Entries provided -
------------------------

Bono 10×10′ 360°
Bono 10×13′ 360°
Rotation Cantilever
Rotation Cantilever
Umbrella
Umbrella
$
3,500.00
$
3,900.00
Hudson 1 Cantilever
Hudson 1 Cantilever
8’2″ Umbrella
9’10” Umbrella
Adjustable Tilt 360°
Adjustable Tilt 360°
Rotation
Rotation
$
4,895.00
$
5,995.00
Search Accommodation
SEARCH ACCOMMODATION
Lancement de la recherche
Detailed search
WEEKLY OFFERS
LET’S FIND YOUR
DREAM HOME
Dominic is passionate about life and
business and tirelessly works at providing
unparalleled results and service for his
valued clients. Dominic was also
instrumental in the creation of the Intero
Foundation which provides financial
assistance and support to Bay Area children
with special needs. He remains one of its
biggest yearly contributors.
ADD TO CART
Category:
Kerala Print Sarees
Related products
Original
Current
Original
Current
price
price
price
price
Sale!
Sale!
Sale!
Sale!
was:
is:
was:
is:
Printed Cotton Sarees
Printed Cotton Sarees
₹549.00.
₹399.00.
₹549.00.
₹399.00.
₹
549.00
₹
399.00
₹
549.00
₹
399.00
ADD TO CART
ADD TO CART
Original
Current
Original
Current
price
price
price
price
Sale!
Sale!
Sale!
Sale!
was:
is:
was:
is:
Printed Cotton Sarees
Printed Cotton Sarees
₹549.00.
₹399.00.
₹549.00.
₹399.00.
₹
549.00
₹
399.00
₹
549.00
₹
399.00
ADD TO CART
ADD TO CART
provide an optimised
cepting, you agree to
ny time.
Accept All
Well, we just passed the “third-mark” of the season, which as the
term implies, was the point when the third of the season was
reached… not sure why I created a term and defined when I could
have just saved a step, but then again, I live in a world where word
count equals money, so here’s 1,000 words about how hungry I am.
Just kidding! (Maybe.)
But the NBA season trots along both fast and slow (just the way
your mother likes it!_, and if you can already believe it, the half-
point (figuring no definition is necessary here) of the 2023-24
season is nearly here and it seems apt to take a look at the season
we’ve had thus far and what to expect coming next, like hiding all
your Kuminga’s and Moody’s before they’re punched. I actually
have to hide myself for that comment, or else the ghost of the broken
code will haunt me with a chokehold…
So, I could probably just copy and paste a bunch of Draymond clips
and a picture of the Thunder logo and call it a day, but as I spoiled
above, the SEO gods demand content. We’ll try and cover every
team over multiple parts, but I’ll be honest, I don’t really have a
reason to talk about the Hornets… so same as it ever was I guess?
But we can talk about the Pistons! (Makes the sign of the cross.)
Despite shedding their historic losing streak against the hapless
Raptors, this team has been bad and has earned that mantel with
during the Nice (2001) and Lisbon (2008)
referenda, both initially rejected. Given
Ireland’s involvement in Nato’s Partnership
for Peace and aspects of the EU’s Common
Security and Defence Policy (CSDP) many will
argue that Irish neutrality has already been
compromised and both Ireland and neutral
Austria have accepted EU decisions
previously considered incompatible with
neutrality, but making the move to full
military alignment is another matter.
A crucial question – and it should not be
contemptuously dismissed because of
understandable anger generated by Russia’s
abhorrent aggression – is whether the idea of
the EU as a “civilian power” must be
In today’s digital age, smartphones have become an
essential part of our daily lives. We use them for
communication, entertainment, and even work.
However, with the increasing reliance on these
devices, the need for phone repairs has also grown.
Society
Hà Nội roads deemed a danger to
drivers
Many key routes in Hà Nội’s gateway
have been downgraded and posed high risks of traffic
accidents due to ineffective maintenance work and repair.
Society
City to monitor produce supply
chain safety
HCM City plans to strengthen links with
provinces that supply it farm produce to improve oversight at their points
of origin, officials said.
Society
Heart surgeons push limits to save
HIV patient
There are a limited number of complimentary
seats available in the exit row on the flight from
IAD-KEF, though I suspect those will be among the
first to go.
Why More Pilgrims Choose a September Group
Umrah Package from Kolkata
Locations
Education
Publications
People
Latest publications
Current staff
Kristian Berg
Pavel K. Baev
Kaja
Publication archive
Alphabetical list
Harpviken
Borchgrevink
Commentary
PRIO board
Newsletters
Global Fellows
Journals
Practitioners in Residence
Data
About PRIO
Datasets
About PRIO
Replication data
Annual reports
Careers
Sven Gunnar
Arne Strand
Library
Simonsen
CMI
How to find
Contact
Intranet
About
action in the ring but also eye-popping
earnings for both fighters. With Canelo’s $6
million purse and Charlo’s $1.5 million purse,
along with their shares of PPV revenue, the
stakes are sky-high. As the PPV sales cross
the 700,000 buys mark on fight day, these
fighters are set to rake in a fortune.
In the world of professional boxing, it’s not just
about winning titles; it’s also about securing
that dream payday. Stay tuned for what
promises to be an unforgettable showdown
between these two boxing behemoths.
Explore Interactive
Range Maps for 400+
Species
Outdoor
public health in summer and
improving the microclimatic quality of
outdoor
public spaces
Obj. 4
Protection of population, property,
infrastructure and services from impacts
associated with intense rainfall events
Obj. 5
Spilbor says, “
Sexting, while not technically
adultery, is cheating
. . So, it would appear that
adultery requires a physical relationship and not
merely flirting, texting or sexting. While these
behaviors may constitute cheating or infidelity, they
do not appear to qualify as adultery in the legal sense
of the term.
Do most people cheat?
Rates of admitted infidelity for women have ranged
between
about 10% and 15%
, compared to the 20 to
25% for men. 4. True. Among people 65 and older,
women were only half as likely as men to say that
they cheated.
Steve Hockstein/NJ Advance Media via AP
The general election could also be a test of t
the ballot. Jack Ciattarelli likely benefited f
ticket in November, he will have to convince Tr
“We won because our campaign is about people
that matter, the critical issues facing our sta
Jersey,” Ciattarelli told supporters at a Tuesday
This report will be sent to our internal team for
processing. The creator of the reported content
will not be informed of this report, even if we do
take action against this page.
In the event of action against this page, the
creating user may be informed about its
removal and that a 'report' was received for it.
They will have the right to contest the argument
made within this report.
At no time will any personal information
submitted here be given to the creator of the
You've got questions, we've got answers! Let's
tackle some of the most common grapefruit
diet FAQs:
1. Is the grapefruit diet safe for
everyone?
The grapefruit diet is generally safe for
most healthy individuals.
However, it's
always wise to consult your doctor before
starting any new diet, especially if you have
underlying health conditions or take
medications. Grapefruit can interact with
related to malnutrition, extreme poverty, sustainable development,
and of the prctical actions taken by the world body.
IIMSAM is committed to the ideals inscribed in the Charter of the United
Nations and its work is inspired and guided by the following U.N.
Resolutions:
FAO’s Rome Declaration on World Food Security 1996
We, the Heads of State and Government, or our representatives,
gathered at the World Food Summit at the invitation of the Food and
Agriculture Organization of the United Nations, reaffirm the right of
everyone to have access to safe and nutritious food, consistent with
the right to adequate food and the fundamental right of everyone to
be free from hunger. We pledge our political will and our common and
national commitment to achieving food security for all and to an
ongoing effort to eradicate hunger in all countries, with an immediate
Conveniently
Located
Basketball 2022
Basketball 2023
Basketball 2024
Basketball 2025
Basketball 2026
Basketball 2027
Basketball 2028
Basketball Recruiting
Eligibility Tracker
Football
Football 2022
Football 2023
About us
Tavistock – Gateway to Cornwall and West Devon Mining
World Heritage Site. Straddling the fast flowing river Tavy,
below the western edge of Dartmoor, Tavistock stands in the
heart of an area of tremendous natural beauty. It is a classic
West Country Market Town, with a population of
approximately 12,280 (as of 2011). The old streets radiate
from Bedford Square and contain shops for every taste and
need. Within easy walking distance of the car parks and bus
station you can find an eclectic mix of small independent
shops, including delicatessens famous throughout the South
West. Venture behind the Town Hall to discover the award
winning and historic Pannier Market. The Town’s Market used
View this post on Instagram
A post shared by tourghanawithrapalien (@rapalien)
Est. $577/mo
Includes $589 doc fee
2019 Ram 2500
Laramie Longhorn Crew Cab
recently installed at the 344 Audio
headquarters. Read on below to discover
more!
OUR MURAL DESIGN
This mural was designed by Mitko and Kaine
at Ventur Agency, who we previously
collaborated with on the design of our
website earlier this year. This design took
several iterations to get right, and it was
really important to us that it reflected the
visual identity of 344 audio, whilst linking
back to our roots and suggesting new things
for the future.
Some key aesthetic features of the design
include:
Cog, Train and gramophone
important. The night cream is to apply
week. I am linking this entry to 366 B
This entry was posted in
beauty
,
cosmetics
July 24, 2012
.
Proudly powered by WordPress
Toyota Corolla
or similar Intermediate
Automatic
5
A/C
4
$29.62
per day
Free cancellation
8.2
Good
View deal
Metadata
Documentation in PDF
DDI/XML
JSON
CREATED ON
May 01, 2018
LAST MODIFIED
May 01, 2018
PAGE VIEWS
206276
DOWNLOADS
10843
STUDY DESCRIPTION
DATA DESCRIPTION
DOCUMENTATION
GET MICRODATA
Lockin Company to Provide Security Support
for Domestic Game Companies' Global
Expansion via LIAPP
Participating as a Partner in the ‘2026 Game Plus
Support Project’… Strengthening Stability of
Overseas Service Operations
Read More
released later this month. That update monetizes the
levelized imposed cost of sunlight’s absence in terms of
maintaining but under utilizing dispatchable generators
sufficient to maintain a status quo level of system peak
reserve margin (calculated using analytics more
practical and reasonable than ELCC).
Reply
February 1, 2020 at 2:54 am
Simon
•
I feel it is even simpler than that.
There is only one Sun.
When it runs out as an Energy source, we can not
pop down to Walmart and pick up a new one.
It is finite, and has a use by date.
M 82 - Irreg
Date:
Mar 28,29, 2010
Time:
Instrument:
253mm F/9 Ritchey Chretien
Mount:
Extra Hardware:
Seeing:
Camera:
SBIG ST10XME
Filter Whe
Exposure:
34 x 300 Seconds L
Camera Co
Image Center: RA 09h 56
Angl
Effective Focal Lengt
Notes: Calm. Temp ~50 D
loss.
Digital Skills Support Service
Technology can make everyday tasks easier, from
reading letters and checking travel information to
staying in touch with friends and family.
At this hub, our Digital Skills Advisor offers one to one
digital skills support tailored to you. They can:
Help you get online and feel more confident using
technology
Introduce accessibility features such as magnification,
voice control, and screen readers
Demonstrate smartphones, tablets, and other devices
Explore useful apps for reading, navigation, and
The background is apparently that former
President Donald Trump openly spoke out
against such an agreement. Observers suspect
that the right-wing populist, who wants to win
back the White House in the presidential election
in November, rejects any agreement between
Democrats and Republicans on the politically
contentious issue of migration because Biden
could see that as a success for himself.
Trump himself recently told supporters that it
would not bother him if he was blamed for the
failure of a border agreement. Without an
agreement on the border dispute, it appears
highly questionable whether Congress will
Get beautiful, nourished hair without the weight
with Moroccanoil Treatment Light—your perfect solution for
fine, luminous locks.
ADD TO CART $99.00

------------------------

Problem statement -
Lines holding the word "which" are the answer; copy each one from the records above.

Exercise solution -
Foundation which provides financial
Well, we just passed the “third-mark” of the season, which as the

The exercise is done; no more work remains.